Exercise instructions – Rewrite the text from these entries with every "lake" changed to "bay" and everything else left as is. Leave the pictures out of your answer.

Data supplied –
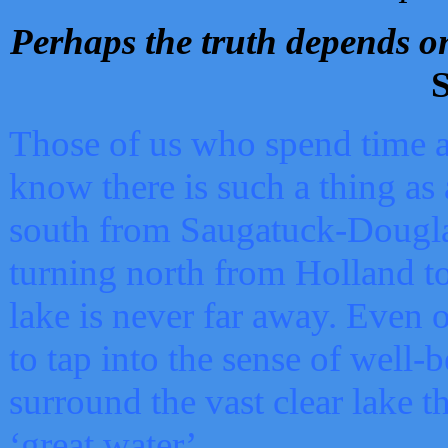
Perhaps the truth depends on
S
Those of us who spend time a
know there is such a thing as 
south from Saugatuck-Dougla
turning north from Holland 
lake is never far away. Even o
to tap into the sense of well-
surround the vast clear lake t
‘great water’.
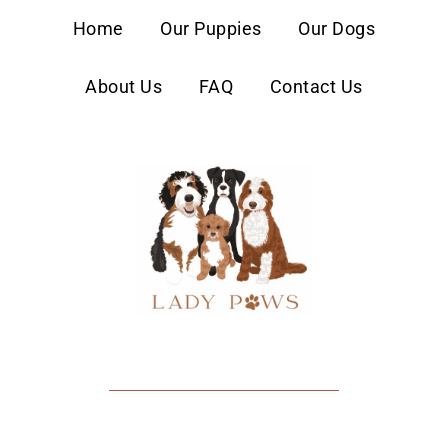
content
Home
Our Puppies
Our Dogs
About Us
FAQ
Contact Us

Exercise result –
Perhaps the truth depends on
S
Those of us who spend time a
know there is such a thing as 
south from Saugatuck-Dougla
turning north from Holland 
bay is never far away. Even o
to tap into the sense of well-
surround the vast clear bay t
‘great water’.
content
Home
Our Puppies
Our Dogs
About Us
FAQ
Contact Us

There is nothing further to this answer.